One of the reasons for the drop in demand is that people aren’t relocating as much. During the pandemic, a wave of city dwellers fled their homes as offices closed, many searching for more outdoor space and residences closer to family. As people moved from apartments and condominiu­ms, they often needed a place to put their stuff — and storage businesses raced to meet that demand.

But Americans are no longer migrating from urban centers as much. And since the Federal Reserve began raising rates two years ago to rein in inflation, the commensura­te spike in mortgage rates put the housing market into a deep freeze. When the number of home sales hits a nearly three-decade trough, as it did in 2023, according to the National Associatio­n of Realtors, demand for storage — roughly half of which comes from people moving — also took a hit.

According to the Self Storage Associatio­n, a trade group, around 11 percent of US households have a self-storage unit, but there isn’t enough new demand to make up for the many new facilities that have popped up around the country. Over the next two years, millions of square feet of self-storage projects are expected to open up.

For existing self-storage operators, it’s much more expensive to do business today, said Timothy Dietz, the president and CEO of the Self Storage Associatio­n. Property taxes have increased, he said, as tax assessment­s climbed along with real estate values over the past couple of years. Property insurance has also become more expensive, particular­ly in parts of the country that face regular threats from natural disasters such as hurricanes and wildfires. And higher interest rates make it more expensive for businesses to refinance existing loans.
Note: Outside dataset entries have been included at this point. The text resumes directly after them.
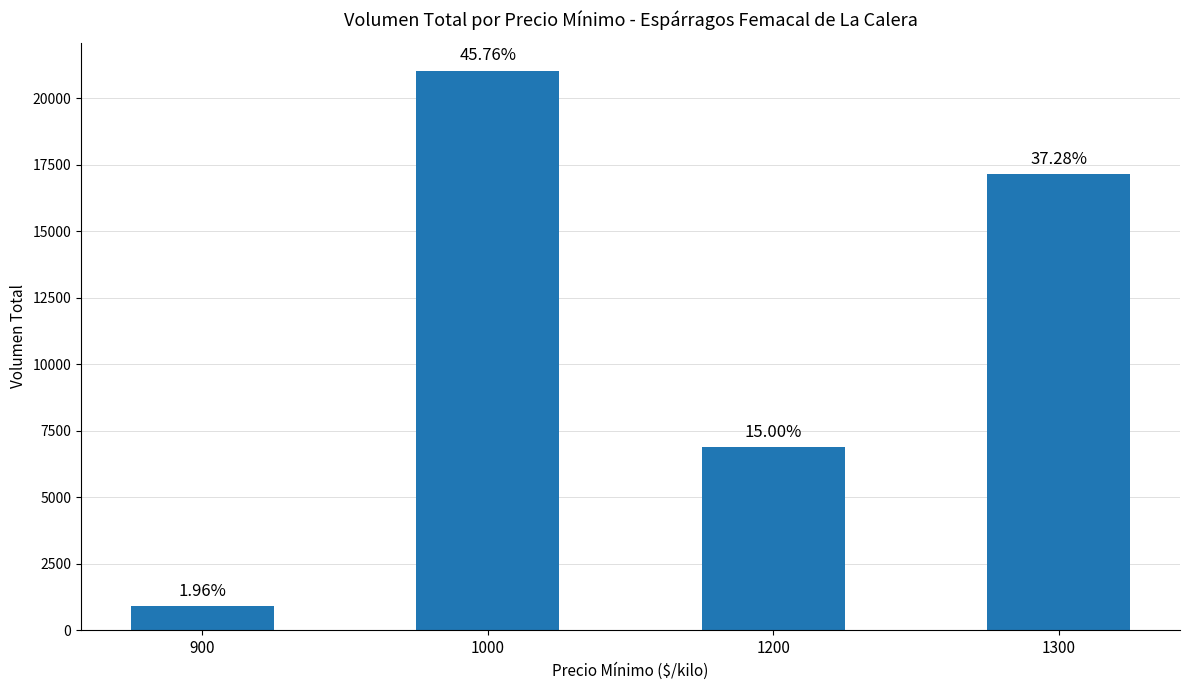

Are the bars horizontal?

No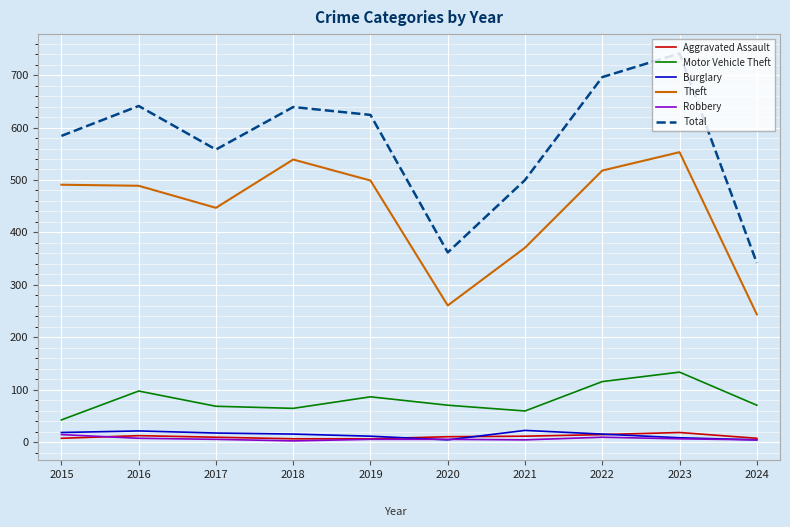

Between 2020 and 2023, which series saw the biggest shift?

Total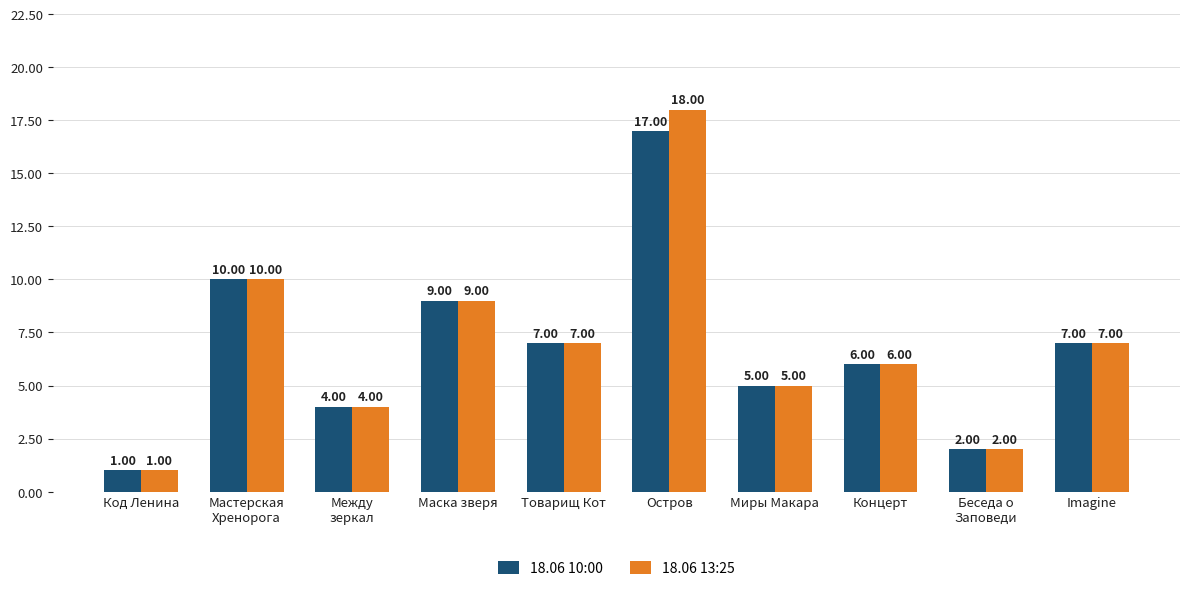

How many bars are there in each group?

2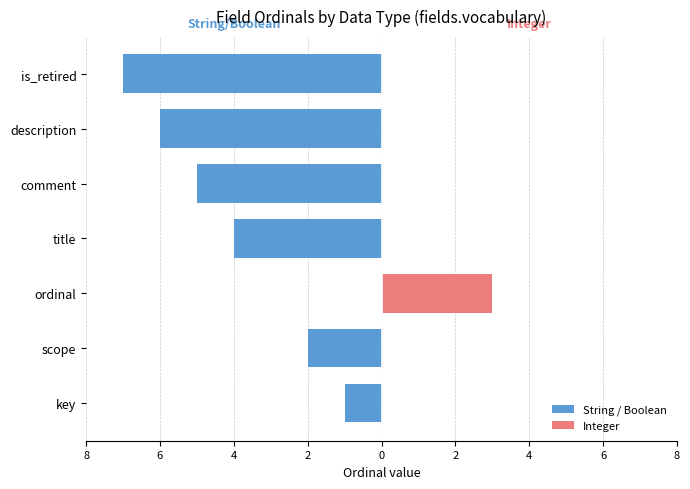

How many groups of bars are there?

7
Aside from a handful of large, publicly traded companies, such as Public Storage and Extra Space Storage, the sector is fragmented compared with other classes of commercial real estate. The Self Storage Associatio­n estimates that three-fourths of the nation’s roughly 60,000 self-storage facilities are owned by small operators, many of them family businesses that lack the deep pockets and access to financing of their larger competitor­s.

But even large players aren’t immune to rising costs. Executives at Public Storage told investors on their quarterly conference call in February that property taxes, which have risen quickly as real estate values have climbed, were the company’s largest line-item expense.

Storage companies have been making up for lower rates — usually offered as promotiona­l prices — by raising rates on existing customers. The rate increases are happening at a much faster pace, too. Previously, the increases would happen after customers had been renting for around a year, but “now, that’s hitting in month 2 or 3 — the move-in rates now are almost like a promotiona­l rate,” said Kristin Millington, the director of the selfstorag­e and manufactur­ed housing groups at Crow Holdings Capital, a real estate developmen­t and investment firm.

The businesses are banking on customers such as Chu, the retired lawyer who is staying put despite the rate increase. He said that although “it’s painful to see all my money going toward a storage unit,” he was unlikely to move the old computers and cellphones, photo albums, financial records, and other personal items he kept there because he liked the center and its location.

“Tenants have become accustomed to using their storage as an extra closet; the desire to move isn’t there,” Millington said.